“Living through is important even you need special care”
Today’s story teller is an author [W:Anna Ogino].
In the story she wrote about her father who is unable to eat and the beautiful Japanese garden she saw.
“My father just got a new ‘part’ on his stomach.”
It’s called percutaneous endoscopic gastrostomy tube (PEG tube) and placed into a patient to feed semi-liquid food.
It was really hard when she found that he couldn’t go on without the tube.
“Whether he ‘dares to do it’ or not, naturally it’s a tough question but in his case, he clearly knew what he wanted to do. I explained why he needed it and asked ‘you want the tiny thing?’ and he nodded ‘of course’.”
She was relieved to hear his mind but still felt hesitation.
The idea that “when one can’t take nutrition through mouth, it’s end of one’s natural term of existence” spurred her anguish.
When she was having such hard time, she had a chance to visit a Japanese garden, where she was inspired by pine trees.
The garden is famous for old pine trees, and many of them have splints and some are patched band aid like sheets made of straws.
“Whenever I anguish, I remember the scene.

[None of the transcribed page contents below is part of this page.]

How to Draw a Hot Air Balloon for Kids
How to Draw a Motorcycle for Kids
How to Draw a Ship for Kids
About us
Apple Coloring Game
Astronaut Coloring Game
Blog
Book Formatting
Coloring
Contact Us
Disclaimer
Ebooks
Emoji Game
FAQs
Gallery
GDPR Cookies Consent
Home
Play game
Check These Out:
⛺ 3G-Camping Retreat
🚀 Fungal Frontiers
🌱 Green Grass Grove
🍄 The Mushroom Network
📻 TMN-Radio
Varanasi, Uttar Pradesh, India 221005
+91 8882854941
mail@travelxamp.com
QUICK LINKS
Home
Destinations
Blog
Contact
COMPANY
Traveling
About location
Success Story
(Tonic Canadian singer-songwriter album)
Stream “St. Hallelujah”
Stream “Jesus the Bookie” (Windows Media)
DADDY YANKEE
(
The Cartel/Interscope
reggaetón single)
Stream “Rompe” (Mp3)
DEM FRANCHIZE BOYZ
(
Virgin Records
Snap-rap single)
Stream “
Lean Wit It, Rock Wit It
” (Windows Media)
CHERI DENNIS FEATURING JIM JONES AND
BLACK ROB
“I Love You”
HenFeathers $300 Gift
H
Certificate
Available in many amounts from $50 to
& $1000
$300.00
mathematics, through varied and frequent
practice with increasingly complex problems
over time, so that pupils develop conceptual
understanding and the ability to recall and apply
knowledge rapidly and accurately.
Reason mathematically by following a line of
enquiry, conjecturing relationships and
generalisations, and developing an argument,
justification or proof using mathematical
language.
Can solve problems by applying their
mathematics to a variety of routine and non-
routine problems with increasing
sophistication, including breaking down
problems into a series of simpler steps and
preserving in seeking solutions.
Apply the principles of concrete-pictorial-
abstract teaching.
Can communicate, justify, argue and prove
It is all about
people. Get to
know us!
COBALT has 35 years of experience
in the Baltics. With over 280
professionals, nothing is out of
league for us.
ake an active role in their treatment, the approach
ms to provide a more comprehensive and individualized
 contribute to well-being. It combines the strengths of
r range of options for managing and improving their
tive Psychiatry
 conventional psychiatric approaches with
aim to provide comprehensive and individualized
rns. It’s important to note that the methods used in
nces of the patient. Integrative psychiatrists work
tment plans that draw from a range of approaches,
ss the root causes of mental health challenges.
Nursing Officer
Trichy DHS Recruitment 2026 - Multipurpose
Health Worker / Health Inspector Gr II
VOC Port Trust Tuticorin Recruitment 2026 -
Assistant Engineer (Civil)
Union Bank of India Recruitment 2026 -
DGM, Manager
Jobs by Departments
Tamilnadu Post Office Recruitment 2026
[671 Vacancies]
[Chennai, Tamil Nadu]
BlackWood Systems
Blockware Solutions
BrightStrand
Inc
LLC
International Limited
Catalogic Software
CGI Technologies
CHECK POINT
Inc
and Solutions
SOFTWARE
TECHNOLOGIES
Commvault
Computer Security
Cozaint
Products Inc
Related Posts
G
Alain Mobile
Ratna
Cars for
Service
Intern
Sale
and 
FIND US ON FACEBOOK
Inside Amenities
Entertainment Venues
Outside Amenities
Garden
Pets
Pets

The treatments for the pine trees are like canes, pacemakers or PEG tubes for humans. Unlike European geometric gardens, Japanese gardens regard nature as important, but still, they are supported by human work.”
To her, the long-living beautiful pine trees overlapped her father.
Her hope now is to toast to her father with Champagne after he leave the hospital; although he will have it through the tube.